Monday, 7 January 2019
Hall 4 (Phoenix Convention Center - West and North Buildings)
There is a need for timely burn intensity estimates. When wildland fires rage across the landscape they can destabilize the soil by converting trees and vegetation to ash and debris. In areas with hilly or mountainous terrain, ensuing rainstorms can generate flash floods, debris flows, and mudslides. In states prone to large wild fires, these post-fire hazards can have catastrophic effects with loss of life and property close at hand and even far downstream. National Weather Service (NWS) hydrologists at Weather Forecasting Offices (WFOs) can utilize GIS (geographic information systems) with inputs such as terrain, land cover, burn intensity estimates, and meteorological forecasts to focus the attention of WFO staff and emergency managers on areas of potential risk and support the WFO mission of issuing hazard warnings. Burn intensity estimates created from satellite imagery are often an essential piece of information that is used to support on-the-ground assessments risk. However, timely burn intensity estimates are sometimes not readily available. The proposed work intends to bridge this gap.

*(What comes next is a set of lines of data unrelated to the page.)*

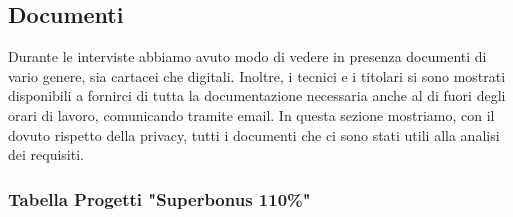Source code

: \documentclass{elegantbook}
\begin{document}
	\subsection{Documenti}
	
	Durante le interviste abbiamo avuto modo di vedere in presenza documenti di vario genere, sia cartacei che digitali. Inoltre, i tecnici e i titolari si sono mostrati
        disponibili a fornirci di tutta la documentazione necessaria anche al di fuori degli orari di lavoro, comunicando tramite email. In questa sezione mostriamo, con il
        dovuto rispetto della privacy, tutti i documenti che ci sono stati utili alla analisi dei requisiti.
	\subsubsection{Tabella Progetti "Superbonus 110\%"}
	
\end{document}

Researchers and programmers are working with a NWS-WFO end-user to design, build, and test a web-based dashboard for rapidly producing post-fire Burn Intensity Delta Greenness Estimation (BRIDGE) maps. The dashboard will help NWS-Weather Forecasting Offices improve their post-fire flash flood and debris flow hazard situational awareness, forecasts, and warnings by integrating SNPP and NOAA-20 VIIRS-derived information into their workflows.
The example image shows the difference between VIIRS NDVI on 20:43Z September 28, 2016 (pre-burn) and 20:41Z on September 26, 2017 (post-burn). Blue regions indicate reductions in NDVI following the Norse Peak Wildfire.